(iStockphoto)
(iStockphoto)

Opinion | Trai's new DTH rules have caused disruption

The fear in the market is that TV’s loss (due to unstable data) could be digital and print’s gain

Some call it the demonetization of the television industry in its scope and impact. The new tariff order (NTO) by the Telecom Regulatory Authority of India (Trai) has far-reaching implications for all stakeholders—broadcasters, advertisers, consumers and distribution platform owners such as cable operators and direct-to-home (DTH) companies. According to the new tariff regulations, broadcasters have to specify the prices of each channel and consumers can pick and choose them based on viewing preferences. This is in contrast to the earlier fixed and bundled packages that cable operators and DTH companies offered. In a note issued on 12 February, Trai said that of the 100 million cable service TV homes, 65% have migrated to the new regime and of the 67 million DTH homes, 35% subscribers have already exercised the option. However, it also extended the deadline for consumers to choose their channels, from 1 February to 31 March. This, it said, was done as subscribers are finding it difficult to choose their channels and local cable operators have not been able to reach out to consumers and create awareness.

The deadline extension reflects the confusion that prevails. For starters, TV measurement agency Broadcast Audience Research Council (BARC) has said that it will restrict the circulation of its weekly viewership data only to subscribers during the transition period. Earlier, even the Indian Society of Advertisers (ISA) advised companies to stop buying and selling on TV during this period as consumers were choosing channels that could impact viewership data. ISA has cautioned its members as TV is one of the largest mediums for advertisers with a projected advertising expenditure of more than 38,000 crore for 2019, according to the latest GroupM report.

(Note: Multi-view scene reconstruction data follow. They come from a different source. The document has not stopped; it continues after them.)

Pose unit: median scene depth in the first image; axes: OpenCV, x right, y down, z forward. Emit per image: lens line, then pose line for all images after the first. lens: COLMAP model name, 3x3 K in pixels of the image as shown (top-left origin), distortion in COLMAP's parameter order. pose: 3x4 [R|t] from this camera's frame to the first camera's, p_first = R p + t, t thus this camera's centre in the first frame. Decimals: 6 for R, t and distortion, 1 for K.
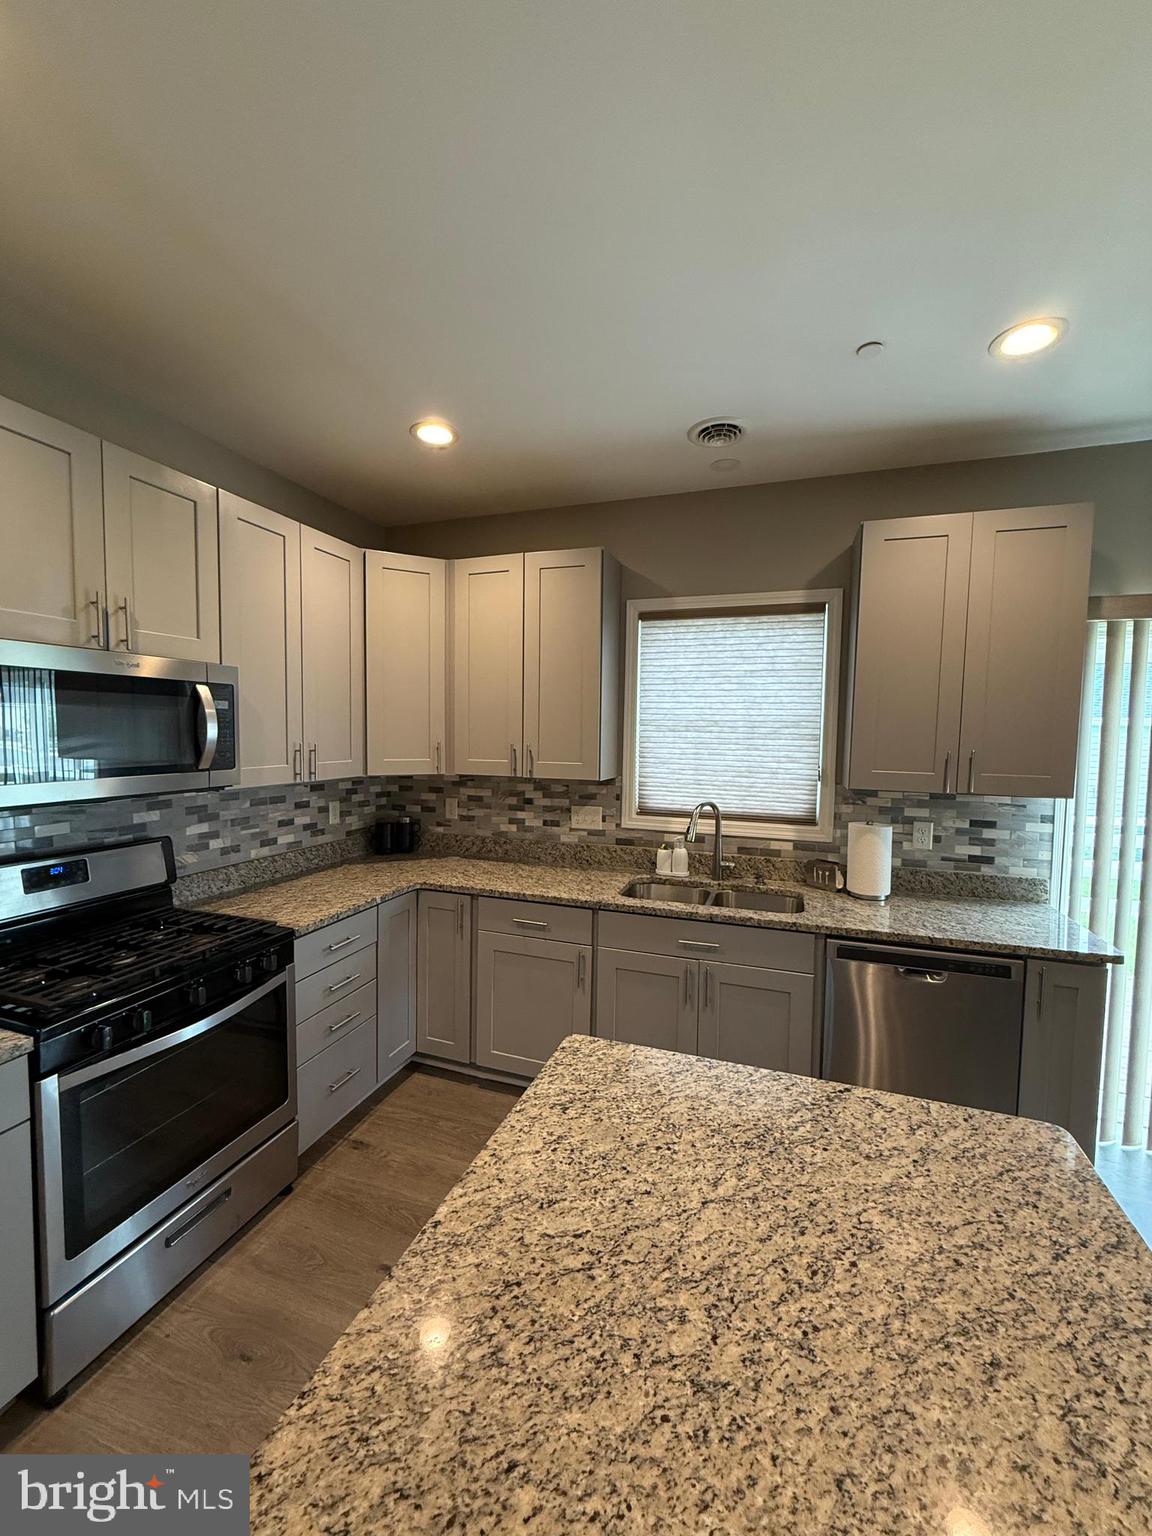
lens RADIAL K [[610.9, 0, 576.0], [0, 610.9, 768.0], [0, 0, 1]] dist [-0.001616, -0.000358]
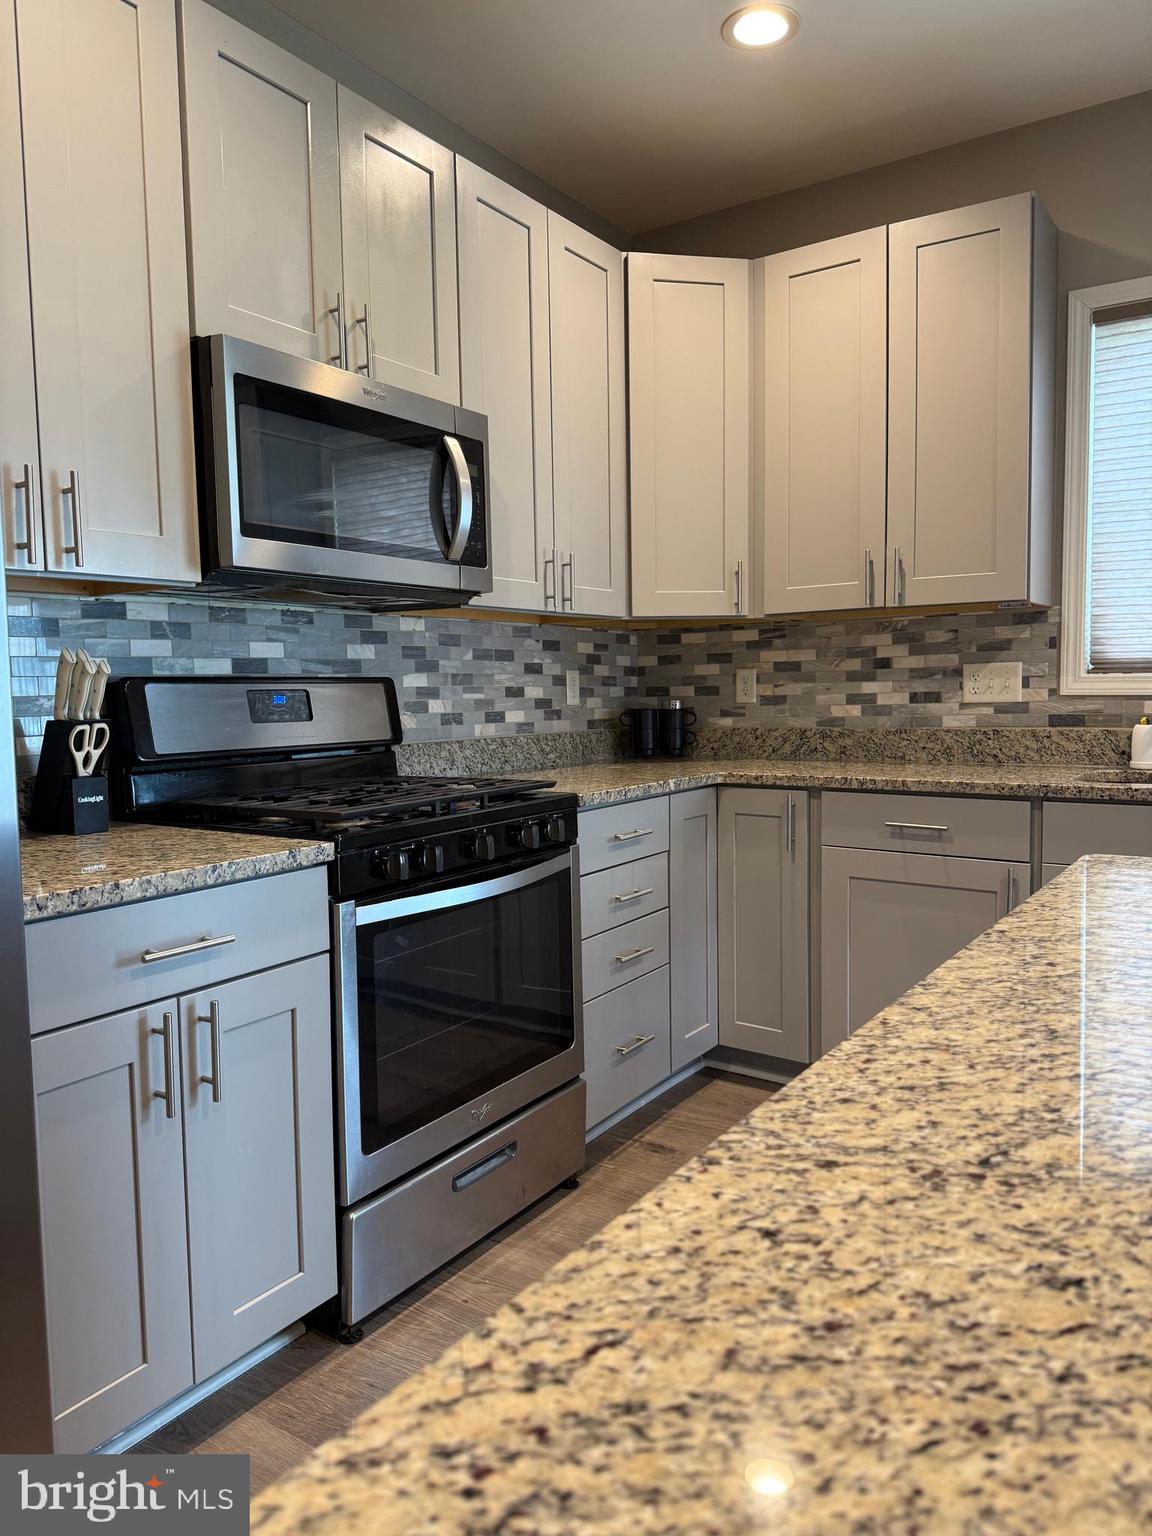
lens RADIAL K [[1072.7, 0, 576.0], [0, 1072.7, 768.0], [0, 0, 1]] dist [0.139707, -0.251497]
pose [[0.967059, -0.010371, -0.254342, -0.113869], [0.015300, 0.999731, 0.017408, 0.153108], [0.254093, -0.020726, 0.966958, -0.115390]]
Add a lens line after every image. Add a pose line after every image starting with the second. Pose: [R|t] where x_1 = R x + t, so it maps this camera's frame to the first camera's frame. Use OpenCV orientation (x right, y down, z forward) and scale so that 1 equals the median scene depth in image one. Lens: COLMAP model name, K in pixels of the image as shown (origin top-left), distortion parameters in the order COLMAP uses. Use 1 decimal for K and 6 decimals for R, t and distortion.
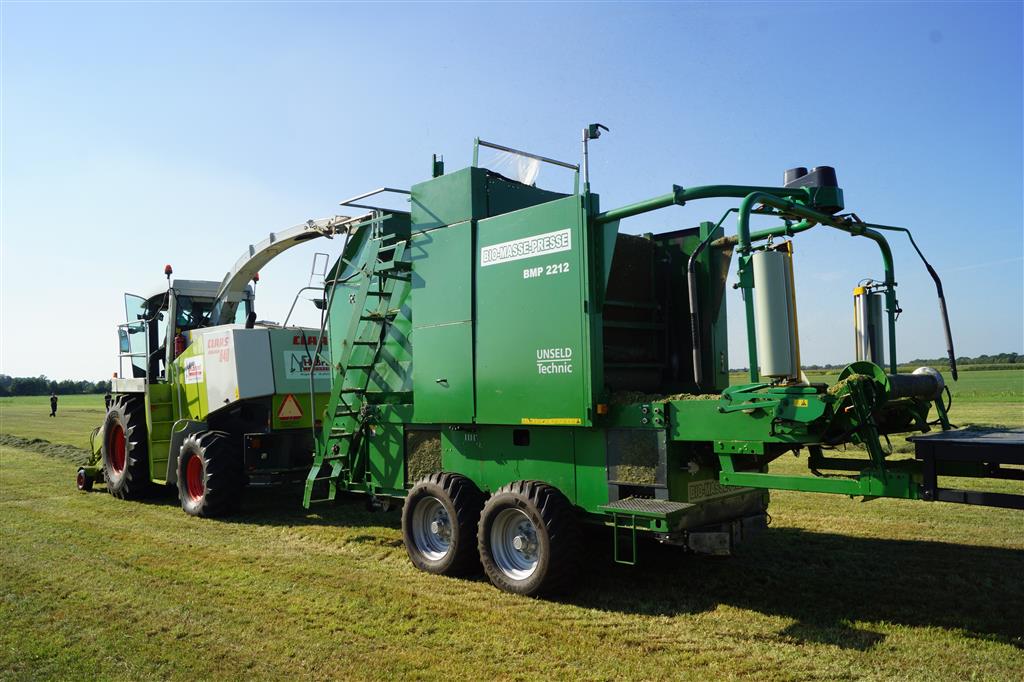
lens RADIAL K [[801.8, 0, 512.0], [0, 801.8, 341.0], [0, 0, 1]] dist [-0.170072, -0.002868]
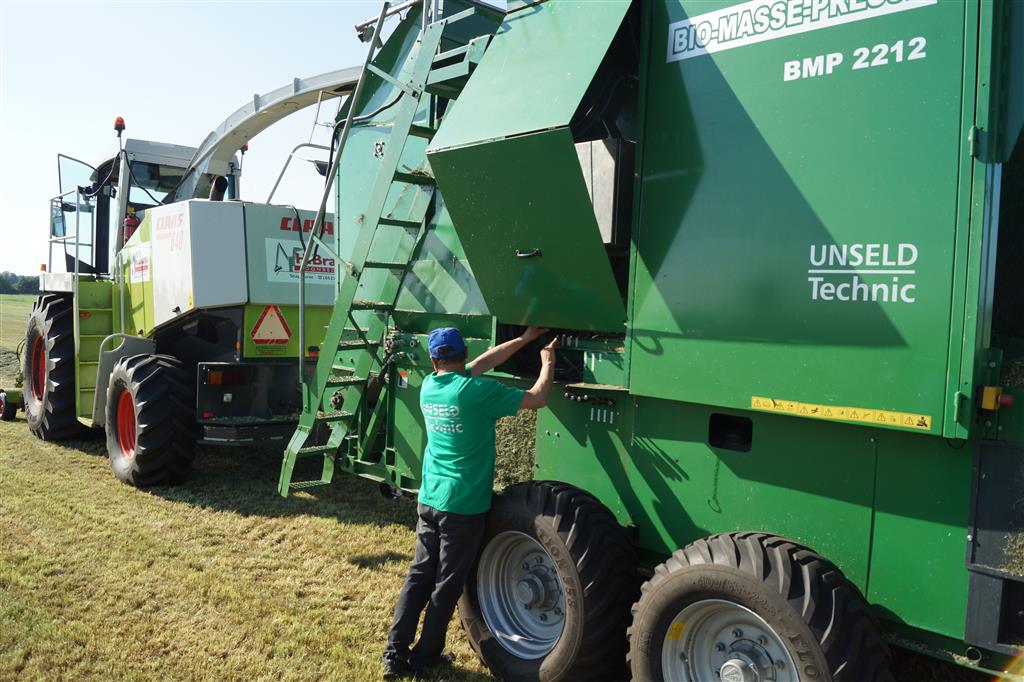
lens RADIAL K [[801.8, 0, 512.0], [0, 801.8, 341.0], [0, 0, 1]] dist [-0.170072, -0.002868]
pose [[0.997811, 0.065981, -0.004525, -0.088403], [-0.065256, 0.993352, 0.094832, 0.024586], [0.010752, -0.094329, 0.995483, 0.397524]]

In view of possible changes in TV consumption, ISA asked members to use the data after it stabilizes in about six weeks. However, broadcasters are worried that stability may take longer. For them, this could mean a disruption during big advertising opportunities such as the Indian Premier League cricket and the general elections. The fear in the market is that TV’s loss (owing to unstable data) could be print and digital’s gain. Besides, broadcasting companies may also be affected as they may have to trim their bouquets if some of their channels find no takers under the new regime. Earlier, their weaker channels were bundled with the popular ones.

Will the consumer benefit? In terms of choice, yes, but in terms of cost, it is still a mixed picture. Currently, for like-to-like entertainment, the cost for the consumer is going up. For instance, several DTH subscribers have complained that if they choose channels closer to what they used to watch earlier, their monthly bill is higher. Sameer Nair,CEO at content studio Applause Entertainment Pvt. Ltd, had earlier said that the bundling of channels by broadcasters and offered by DTH and cable operators to consumers resulted in an incredibly low-cost proposition, making television in India one of the cheapest in the world. “The unbundling of the broadcast channels may impact subscription revenues in the short term, but over a slightly longer time frame, the concept of ‘pay less for less, pay more for more’ will kick in." Nair was clearly spot on as the premium services now cost more than they used to earlier. It is probably why Trai came up with a fresh note on 12 February telling distribution platform owners (DPOs) that “…while making a Best Fit Plan for a subscriber, DPO should ensure that payout per month of the Best Fit Plan generally does not exceed the payout per month of existing tariff plan of the subscriber."

However, Vynsley Fernandes, CEO at IndusInd Media & Communications Ltd (IMCL, which runs both cable and head-end-in-the-sky operations), claims that initial migration data shows that customer ARPUs have gone down across all socio-economic strata and across all markets. “There’s anywhere between 5% to 15% reduction in absolute tariffs," he says. “There will certainly be exceptions to this, but we believe that will be limited to higher net-worth individuals, institutions/hotels and other such consumer segments," he adds. He claims that the NTO brings transparency to the business—all DPOs can now access TV content at the same price unlike earlier. Clearly, the disruption, though big, is temporary and the NTO will restore the balance equitably between all stakeholders across the chain—from the producer to the customer.

Shuchi Bansal is Mint’s media, marketing and advertising editor. Ordinary Post will look at pressing issues related to all three. Or just fun stuff.